Let's see what else is new.... Mark has a few leads on some job opportunities so hopefully by the end of the week or beginning of next week we will have something solid & concrete. Days are slipping by & our monies can only stretch so far. I am worried but I try not to show it or dwell on it as I know the good Lord above is watching over us & will provide all that we need. It is really hard on Mark too. He feels he has failed in so many ways & that is so untrue. It is not his fault that the company has done this to him. I don't blame him at all. I am just wondering where the next job will be, will it be here or will we have to move again & if so how far away????

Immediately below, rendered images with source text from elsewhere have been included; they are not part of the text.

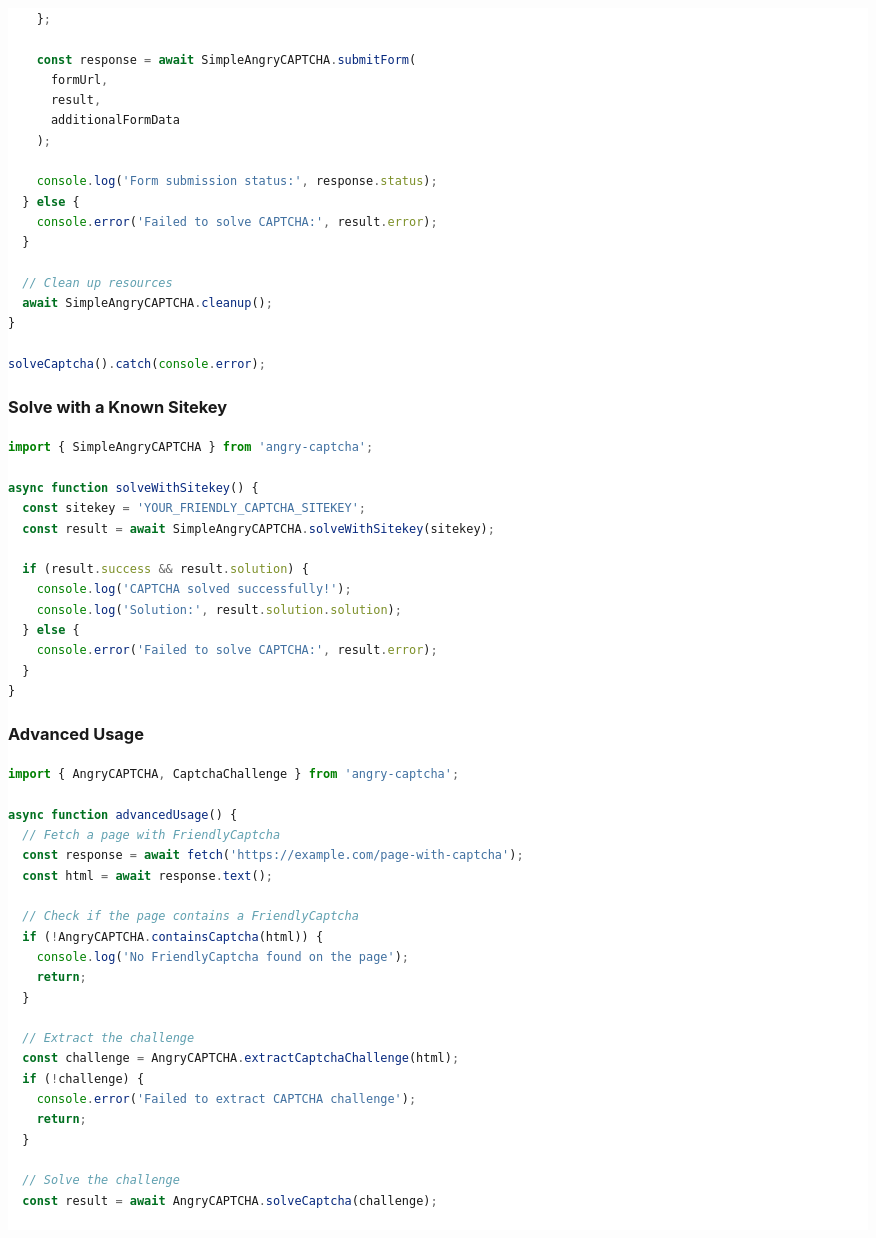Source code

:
 ```typescript
    };
    
    const response = await SimpleAngryCAPTCHA.submitForm(
      formUrl, 
      result, 
      additionalFormData
    );
    
    console.log('Form submission status:', response.status);
  } else {
    console.error('Failed to solve CAPTCHA:', result.error);
  }
  
  // Clean up resources
  await SimpleAngryCAPTCHA.cleanup();
}

solveCaptcha().catch(console.error);
```

### Solve with a Known Sitekey

```typescript
import { SimpleAngryCAPTCHA } from 'angry-captcha';

async function solveWithSitekey() {
  const sitekey = 'YOUR_FRIENDLY_CAPTCHA_SITEKEY';
  const result = await SimpleAngryCAPTCHA.solveWithSitekey(sitekey);
  
  if (result.success && result.solution) {
    console.log('CAPTCHA solved successfully!');
    console.log('Solution:', result.solution.solution);
  } else {
    console.error('Failed to solve CAPTCHA:', result.error);
  }
}
```

### Advanced Usage

```typescript
import { AngryCAPTCHA, CaptchaChallenge } from 'angry-captcha';

async function advancedUsage() {
  // Fetch a page with FriendlyCaptcha
  const response = await fetch('https://example.com/page-with-captcha');
  const html = await response.text();
  
  // Check if the page contains a FriendlyCaptcha
  if (!AngryCAPTCHA.containsCaptcha(html)) {
    console.log('No FriendlyCaptcha found on the page');
    return;
  }
  
  // Extract the challenge
  const challenge = AngryCAPTCHA.extractCaptchaChallenge(html);
  if (!challenge) {
    console.error('Failed to extract CAPTCHA challenge');
    return;
  }
  
  // Solve the challenge
  const result = await AngryCAPTCHA.solveCaptcha(challenge);
  
```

Mom has completed the design for your bench & stone. Meme is going to the funeral home Saturday to finalize it for me & get it ordered. It should take about 6 weeks for it to come in. That will be around the anniversary of your passing. I can't wait for it to come in & I can't wait to see it. I know that sounds so awful but this is something that has bothered me for some time now & finally you will have what you have always deserved. I am just so sorry it has taken 2 years to get it done. I hope you like it when you see it. I hope that when you do you will send Mom a sign to let me know. I miss you so much. I love you beyond anything I could ever imagine or express to anyone ever.
Uncle Joe is still holding his own since the surgery. Grandpa went up today to visit him so he will be calling Mom later this evening with an update. Meme said that Bob fell again. Guess things are still shaky there with them. Spoke to Aunt Becky last night too. They are well. Mark's side of the family are all well too. Grandpa finally is back to work after missing 1 1/2 weeks due to double pneumonia. I think all in all that things are good. I know you are with each of us & that you are doing all you can to make sure we all well. Thank you pumpkin. It means so much to Mom & to us all.
The evening sky will be upon us in 1 1/2 hours. I am sure that the sky will be lit up with the moon & stars shining brightly. I can not wait to see them. It makes me smile. I will whisper to you as I always do. Be listening out for Mom. I hope that you have a restful, peaceful, & wonderful evening tonight. I hope that it is all that you need & want it to be for yourself & others. I hope you have the sweetest dreams too & Mom hopes that she sees you in my own dreams tonight. You are forever in my heart, mind, & soul. You always will be. That will never change my sweet precious son. I love you & miss you more than words can say....
Always, Mommy xoxoxo. Muah.
PS. I will find so sayings for tomorrows letter. I just don't have any for tonight. Please forgive me.. I am sorry xoxoxo.